En application de l’article 83 et de l’annexe 22 de la convention médicale, de nouvelles associations dérogatoires ont été rendues possible permettant le cumul à 100% d’honorairesd’actes techniques CCAM avec ceux d’une consultation de référence ou coordonnéefacturée à tarif opposables.
Le médecin peut appliquer un dépassement d’honoraires sur l’acte CCAM dans le respect des règles régissant son secteur de conventionnement. La consultation associée doit seule respecter le tarif opposable.
Pour les médecins de secteur 2 non OPTAM qui facturent la consultation de référence à tarif opposable mais réalisent des dépassements sur l’acte CCAM associé, le code de facturation à utiliser est la C à 23€ sans cumul possible avec les majorations du Secteur 1 et 2 OPTAM.
Si le médecin de secteur 2 non OPTAM respecte les tarifs opposables pour la consultation et le (ou les ) acte(s) associé(s), il peut facturer la CS +/ou moins la MCS.
Le médecin est autorisé à associer au plus deux actes CCAM parmi les actes nouvellement autorisés en cumul avec la consultation de référence depuis le 1er janvier 2026 en plus de la consultation de référence lorsqu’ils sont réalisés dans la même séance. La règle d’association classique des actes CCAM s’applique : le plus cher à 100%, le moins cher à 50% de leur valeur.
Le cumul d’un second acte CCAM qui ne serait pas dans cette liste fermée d’actes est interdit.

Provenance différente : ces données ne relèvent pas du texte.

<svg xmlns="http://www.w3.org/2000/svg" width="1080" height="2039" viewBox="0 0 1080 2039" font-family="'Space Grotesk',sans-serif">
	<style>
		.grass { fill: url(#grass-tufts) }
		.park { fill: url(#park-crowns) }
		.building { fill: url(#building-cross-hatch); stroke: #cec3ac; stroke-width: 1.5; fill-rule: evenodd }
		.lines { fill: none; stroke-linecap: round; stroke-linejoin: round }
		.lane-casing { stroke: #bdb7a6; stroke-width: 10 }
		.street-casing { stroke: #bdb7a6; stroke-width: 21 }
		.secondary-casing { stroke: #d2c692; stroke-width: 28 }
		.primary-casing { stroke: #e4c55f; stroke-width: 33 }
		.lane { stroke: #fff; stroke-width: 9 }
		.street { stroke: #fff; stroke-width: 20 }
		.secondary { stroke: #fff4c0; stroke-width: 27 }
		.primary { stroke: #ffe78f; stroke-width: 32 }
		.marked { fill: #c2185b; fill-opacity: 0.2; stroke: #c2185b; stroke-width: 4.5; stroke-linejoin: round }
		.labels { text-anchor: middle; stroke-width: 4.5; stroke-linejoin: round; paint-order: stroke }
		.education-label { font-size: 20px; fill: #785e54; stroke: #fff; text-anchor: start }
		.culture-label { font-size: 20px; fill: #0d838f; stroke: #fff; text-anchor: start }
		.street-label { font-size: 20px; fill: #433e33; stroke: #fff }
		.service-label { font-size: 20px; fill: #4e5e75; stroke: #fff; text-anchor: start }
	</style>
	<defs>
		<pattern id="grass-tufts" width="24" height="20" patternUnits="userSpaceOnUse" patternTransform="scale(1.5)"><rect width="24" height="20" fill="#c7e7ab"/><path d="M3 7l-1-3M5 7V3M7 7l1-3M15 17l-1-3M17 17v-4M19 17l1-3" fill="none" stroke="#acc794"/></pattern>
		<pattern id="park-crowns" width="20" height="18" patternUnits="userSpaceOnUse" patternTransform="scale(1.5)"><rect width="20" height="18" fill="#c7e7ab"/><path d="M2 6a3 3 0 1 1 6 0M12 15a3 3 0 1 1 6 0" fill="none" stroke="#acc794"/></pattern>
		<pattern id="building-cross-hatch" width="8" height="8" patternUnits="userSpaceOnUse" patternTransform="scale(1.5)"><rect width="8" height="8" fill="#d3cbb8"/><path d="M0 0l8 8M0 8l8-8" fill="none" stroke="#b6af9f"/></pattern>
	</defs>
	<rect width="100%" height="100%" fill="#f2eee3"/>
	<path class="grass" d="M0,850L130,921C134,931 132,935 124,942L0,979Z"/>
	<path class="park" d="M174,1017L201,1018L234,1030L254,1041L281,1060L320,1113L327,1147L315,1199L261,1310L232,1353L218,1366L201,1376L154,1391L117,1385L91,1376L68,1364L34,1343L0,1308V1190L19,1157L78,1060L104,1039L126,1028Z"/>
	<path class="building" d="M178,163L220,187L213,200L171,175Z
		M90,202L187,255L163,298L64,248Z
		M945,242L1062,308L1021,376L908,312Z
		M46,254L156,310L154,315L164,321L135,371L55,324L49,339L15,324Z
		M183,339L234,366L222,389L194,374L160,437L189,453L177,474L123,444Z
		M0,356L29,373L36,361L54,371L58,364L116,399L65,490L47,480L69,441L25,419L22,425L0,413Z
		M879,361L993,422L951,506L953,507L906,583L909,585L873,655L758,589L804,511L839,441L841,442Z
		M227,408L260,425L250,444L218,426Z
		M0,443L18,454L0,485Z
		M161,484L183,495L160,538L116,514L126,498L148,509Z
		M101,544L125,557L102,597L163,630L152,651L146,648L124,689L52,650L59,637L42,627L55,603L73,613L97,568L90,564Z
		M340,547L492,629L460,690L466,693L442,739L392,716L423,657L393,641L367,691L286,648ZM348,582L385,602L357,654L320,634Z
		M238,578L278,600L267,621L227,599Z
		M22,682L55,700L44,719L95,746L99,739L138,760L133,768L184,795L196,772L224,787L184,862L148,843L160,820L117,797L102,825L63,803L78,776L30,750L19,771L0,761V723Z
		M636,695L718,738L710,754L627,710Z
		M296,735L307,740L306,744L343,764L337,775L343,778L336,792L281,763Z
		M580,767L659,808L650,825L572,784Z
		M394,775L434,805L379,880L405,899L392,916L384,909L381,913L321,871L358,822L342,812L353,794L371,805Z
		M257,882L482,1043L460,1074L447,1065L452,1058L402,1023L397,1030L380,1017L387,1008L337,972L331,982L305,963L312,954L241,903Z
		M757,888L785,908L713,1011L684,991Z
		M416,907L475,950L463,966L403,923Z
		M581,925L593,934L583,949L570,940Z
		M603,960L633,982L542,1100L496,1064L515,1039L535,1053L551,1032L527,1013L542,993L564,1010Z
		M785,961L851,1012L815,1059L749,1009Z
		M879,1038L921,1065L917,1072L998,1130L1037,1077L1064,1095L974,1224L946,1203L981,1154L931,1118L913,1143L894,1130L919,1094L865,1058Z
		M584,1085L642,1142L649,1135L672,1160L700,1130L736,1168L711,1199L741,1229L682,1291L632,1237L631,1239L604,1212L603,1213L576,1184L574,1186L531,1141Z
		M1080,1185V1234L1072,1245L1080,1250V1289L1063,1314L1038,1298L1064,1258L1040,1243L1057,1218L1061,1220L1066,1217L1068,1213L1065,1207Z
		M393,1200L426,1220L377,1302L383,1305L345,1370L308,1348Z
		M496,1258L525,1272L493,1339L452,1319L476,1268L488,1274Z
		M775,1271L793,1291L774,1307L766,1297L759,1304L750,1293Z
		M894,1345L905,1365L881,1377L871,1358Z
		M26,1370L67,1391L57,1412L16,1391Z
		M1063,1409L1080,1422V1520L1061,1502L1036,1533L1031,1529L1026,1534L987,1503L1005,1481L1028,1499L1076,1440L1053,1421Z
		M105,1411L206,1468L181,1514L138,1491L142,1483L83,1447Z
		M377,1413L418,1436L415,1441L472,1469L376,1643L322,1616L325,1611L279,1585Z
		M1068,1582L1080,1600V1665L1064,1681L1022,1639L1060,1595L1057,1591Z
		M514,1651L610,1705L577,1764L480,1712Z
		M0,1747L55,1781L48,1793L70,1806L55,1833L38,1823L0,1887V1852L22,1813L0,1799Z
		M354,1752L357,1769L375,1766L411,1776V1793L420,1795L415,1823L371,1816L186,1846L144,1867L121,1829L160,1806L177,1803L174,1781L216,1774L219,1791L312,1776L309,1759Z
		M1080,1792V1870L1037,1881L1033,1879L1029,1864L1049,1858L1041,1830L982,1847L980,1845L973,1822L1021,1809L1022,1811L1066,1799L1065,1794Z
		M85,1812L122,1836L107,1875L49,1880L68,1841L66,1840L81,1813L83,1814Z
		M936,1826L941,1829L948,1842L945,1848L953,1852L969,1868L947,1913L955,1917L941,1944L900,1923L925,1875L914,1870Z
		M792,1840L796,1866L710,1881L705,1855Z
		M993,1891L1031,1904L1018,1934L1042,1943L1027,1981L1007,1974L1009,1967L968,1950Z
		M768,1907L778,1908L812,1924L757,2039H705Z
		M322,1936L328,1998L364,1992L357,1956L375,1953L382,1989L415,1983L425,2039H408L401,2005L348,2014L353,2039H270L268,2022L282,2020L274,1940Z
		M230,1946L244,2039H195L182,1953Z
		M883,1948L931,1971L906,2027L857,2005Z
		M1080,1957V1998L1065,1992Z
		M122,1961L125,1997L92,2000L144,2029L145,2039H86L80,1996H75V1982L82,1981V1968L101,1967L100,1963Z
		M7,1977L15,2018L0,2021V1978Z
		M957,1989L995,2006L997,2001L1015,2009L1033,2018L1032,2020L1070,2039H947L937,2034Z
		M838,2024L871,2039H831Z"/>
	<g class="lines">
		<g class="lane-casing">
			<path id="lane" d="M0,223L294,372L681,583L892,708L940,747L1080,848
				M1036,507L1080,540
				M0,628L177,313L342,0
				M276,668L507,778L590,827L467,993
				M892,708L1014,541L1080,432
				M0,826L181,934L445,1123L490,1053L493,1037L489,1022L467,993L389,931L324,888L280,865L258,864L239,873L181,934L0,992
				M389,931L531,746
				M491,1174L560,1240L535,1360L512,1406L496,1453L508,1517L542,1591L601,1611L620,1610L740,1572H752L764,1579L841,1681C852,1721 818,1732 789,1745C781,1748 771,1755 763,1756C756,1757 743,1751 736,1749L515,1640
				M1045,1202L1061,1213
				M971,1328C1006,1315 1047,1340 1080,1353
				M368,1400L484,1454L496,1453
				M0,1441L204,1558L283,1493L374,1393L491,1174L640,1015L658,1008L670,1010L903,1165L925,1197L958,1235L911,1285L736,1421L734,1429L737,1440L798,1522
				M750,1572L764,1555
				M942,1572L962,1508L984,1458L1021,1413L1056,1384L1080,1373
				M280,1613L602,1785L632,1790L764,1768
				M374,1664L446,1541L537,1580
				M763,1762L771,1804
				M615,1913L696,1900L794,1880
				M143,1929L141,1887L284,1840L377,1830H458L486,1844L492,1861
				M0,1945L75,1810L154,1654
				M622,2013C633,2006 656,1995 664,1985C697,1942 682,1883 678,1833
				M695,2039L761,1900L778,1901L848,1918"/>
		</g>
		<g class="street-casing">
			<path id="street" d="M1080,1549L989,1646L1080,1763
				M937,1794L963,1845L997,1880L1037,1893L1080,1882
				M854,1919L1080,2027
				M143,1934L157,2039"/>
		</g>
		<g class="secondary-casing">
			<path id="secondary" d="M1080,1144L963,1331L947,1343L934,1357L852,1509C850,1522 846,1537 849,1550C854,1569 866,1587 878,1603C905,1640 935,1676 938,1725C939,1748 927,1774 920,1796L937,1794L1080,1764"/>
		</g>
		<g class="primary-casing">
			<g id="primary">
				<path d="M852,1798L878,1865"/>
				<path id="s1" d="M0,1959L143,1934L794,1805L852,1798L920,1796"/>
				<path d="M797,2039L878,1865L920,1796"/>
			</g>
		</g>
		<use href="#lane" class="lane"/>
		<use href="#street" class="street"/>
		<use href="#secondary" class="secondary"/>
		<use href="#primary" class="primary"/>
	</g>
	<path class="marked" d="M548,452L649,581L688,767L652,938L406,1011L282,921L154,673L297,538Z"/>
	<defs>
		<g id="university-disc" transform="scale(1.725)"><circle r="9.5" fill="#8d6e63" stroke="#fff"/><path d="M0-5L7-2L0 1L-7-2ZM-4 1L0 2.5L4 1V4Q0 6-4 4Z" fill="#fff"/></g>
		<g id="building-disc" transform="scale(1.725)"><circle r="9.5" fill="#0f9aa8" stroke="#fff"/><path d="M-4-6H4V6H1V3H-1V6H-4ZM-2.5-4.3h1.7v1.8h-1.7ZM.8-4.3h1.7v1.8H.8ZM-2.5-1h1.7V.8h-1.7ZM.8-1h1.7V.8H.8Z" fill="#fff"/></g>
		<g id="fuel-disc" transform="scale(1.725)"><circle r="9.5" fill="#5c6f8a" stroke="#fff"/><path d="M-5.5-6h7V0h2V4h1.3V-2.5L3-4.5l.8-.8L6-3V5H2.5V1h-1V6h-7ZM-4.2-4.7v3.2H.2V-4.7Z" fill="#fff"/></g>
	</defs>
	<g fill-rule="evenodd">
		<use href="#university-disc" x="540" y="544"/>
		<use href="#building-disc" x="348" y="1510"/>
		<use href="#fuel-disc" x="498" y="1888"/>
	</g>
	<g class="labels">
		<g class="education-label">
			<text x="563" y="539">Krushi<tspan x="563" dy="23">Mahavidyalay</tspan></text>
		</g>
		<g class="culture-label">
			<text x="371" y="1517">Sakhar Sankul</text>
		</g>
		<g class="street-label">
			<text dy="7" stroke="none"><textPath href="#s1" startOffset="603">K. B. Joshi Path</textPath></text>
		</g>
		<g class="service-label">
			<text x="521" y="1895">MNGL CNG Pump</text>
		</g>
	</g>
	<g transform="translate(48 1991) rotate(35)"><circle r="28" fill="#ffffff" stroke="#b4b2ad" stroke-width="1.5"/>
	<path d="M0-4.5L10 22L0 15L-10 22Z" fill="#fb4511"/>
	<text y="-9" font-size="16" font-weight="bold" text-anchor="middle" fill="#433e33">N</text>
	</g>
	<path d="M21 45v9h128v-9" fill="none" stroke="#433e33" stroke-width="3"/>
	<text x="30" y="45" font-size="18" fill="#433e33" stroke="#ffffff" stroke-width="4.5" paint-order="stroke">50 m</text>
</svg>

A titre dérogatoire, dans l’attente d’une évolution du texte conventionnel, les gynécologues médicaux, bénéficient des mêmes autorisations de cumul listé que les gynécologues obstétriciens dans les mêmes conditions de compétence.
Ces nouvelles dérogations ne sont applicables que par les médecins spécialistes mentionnés et pour une liste fermée d’actes.
- Sont donc autorisés les G, C, CS non associés à des majorations pour des contextes de consultations spécifiques (consultation complexe ou très complexe…) et au tarif opposable.
- Ces consultations de référence peuvent tout de même être associées avec les majorations suivants :
- les majorations de PDSA et majorations de nuit / jour férié ;
- la majoration pour les soins non programmés aux horaires de PSA, hors régulation, MHP ;
- les majorations liées à la prise en charge à la demande du SAS ou dans le cadre de d’une prise en charge dans les 4 jours ouvrés à la demande du médecin traitant ou du médecin régulateur (MSY, SNP, SHE, MRT, MCU, MVR) ;
- les majorations de déplacement ;
- les majorations de coordination MCC, MCS, MCG ;
- les majorations liées à l’âge du patient (MEG, MOP, MP)
- Ne sont donc pas autorisés le cumul des actes CCAM introduit par la convention 2024 avec les actes et majorations suivants :
- l’avis ponctuel de consultant (APC) ;
- les téléconsultations ;
- les téléexpertises ;
- la CCP et l’IMT ;
- les consultations du médecin urgentiste (U03 et U45) ;
- les consultations et majorations complexes ou très complexes ;
- les consultations obligatoires des enfants ;
- la consultation très complexe réalisée au domicile du patient (VL et VSP) ;
- les consultations spécifiques des spécialités suivantes :
- Les endocrinologues : MCE
- Les médecins généralistes : MIC et MSH ;
- Les MPR : MTA
Règles de NON CUMUL des majorations d’urgences
L’article I-9 des dispositions générales de la CCAM dispose qu’un modificateur est une information associée à un libellé qui identifie un critère particulier pour la réalisation d’un acte ou pour sa valorisation.
En l’espèce l’urgence définie au chapitre 19.03 de la CCAM correspond à la réalisation d’un acte non prévu 8h auparavant et réalisé soit entre 20h et 8h, soit le dimanche ou un jour férié.
En NGAP, les majorations valorisant l’urgence recouvrent la même réalité, supposant également que l’urgence soit médicalement justifiée.
Dans le cadre de la prise en charge du contexte de l’urgence, et dans le cadre du cumul dérogatoire autorisé (ECG+CS ou V) il convient de ne facturer qu’une seule fois l’urgence : soit par un modificateur de la CCAM, soit par une majoration de la NGAP, sous peine de facturer deux fois l’urgence, justifiant en cela un indu.